* _Opdracht A_: Hoeveel wereldtitels heeft Repsol Honda volgens de aangeleverde tekst behaald?

* _Aangeleverde tekst_:
Na dertig jaar komt er een einde aan het iconische Repsol Honda-team. Jarenlang domineerden ze de koningsklasse van de motorsport, maar aan het eind van dit jaar valt het doek voor het meest succesvolle team in de geschiedenis. Met vijftien wereldtitels – goed voor een indrukwekkende winstscore van 50% – was de Spaans/Japanse-combinatie vrijwel onverslaanbaar. Waar de samenwerking dit jaar als een nachtkaars uitgaat, blikt MOTO73 nog een keer terug op drie decennia vol Repsol Honda-successen.
Vijftig jaar Henk Keulemans in MOTO73: ‘Dit is altijd mijn manier geweest’
Zeg je Repsol, zeg je Honda en andersom. Tenminste nog even, want aan deze samenwerking komt dit jaar een einde. Met onder andere Michael Doohan, Marc Márquez, Valentino Rossi, Casey Stoner, Jorge Lorenzo, Alex Crivillé, Dani Pedrosa, Sete Gibernau, Alex Barros, Nicky Hayden, Andrea Dovizioso en Max Biaggi hebben veel motorsport-iconen voor Repsol Honda gereden. De kleurstelling is voor iedere motorsportfan bekend, mede omdat het design gedurende dertig jaar slechts op details werd aangepast. Repsol Honda heeft 183 overwinningen en 455 podiumplaatsen in de koningsklasse bij elkaar verzameld voor aanvang van hun laatste Grand Prix als raceteam in Valencia. Na praktisch constant te hebben gestreden voor de wereldtitels is de situatie tegenwoordig compleet anders en is Repsol Honda afgezakt naar de achterhoede van de MotoGP. De huidige en tevens laatste Repsol Honda-coureurs Joan Mir en Luca Marini zijn tevreden wanneer ze binnen de top-vijftien finishen. Dat was wel anders toen de Spaanse olie- en gasmaatschappij en tankstationketen in 1995 de hoofdsponsor werd van het team van de Honda Racing Corporation in de 500cc. Vanaf het allereerste moment werden er overwinningen en wereldtitels behaald. Voordat HRC met Repsol in zee ging, was sigarettenfabrikant Rothmans van 1985 tot en met 1993 de hoofdsponsor van het 500cc Honda-fabrieksteam geweest. In 1994 reed HRC zonder hoofdsponsor, maar behaalden ze wel voor het eerst sinds 1989 weer de 500cc-wereldtitel met Michael Doohan.

* _Opgeslagen gegevens_:
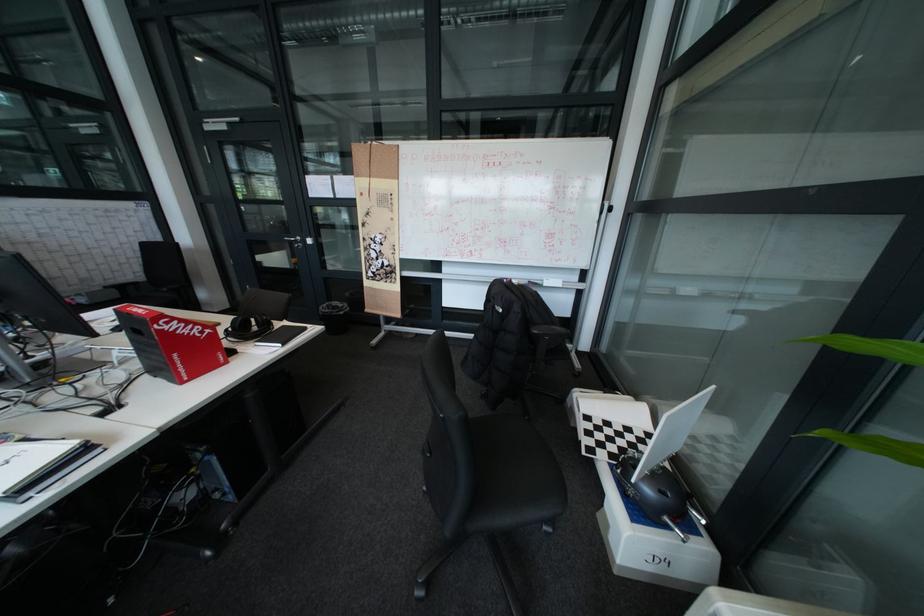
Find the location of `black headphones`. black headphones is located at coordinates (247, 328).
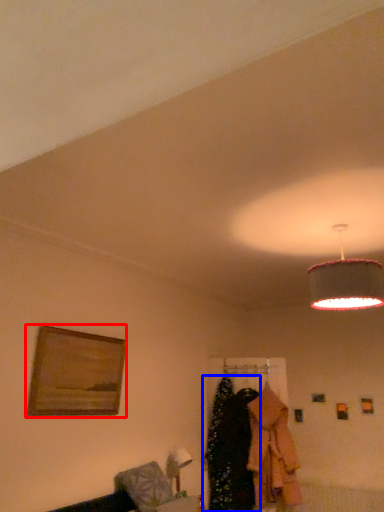
Question: Which object appears farthest to the camera in this image, picture frame (highlighted by a red box) or clothing (highlighted by a blue box)?

Choices:
 (A) picture frame
 (B) clothing

Answer: (B)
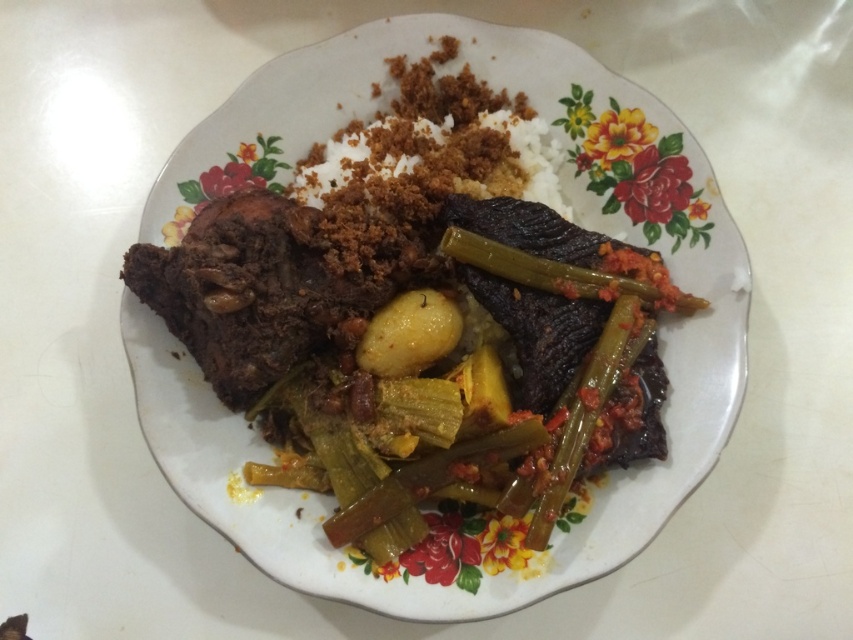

* _Opdracht B_: Schrijf alle rijen van de opgeslagen gegevens hierboven ongewijzigd over en laat de afbeeldingen weg.

* _Antwoord A_: Vijftien wereldtitels.

* _Antwoord B_:
Find the location of `black headphones`. black headphones is located at coordinates (247, 328).
Question: Which object appears farthest to the camera in this image, picture frame (highlighted by a red box) or clothing (highlighted by a blue box)?

Choices:
 (A) picture frame
 (B) clothing

Answer: (B)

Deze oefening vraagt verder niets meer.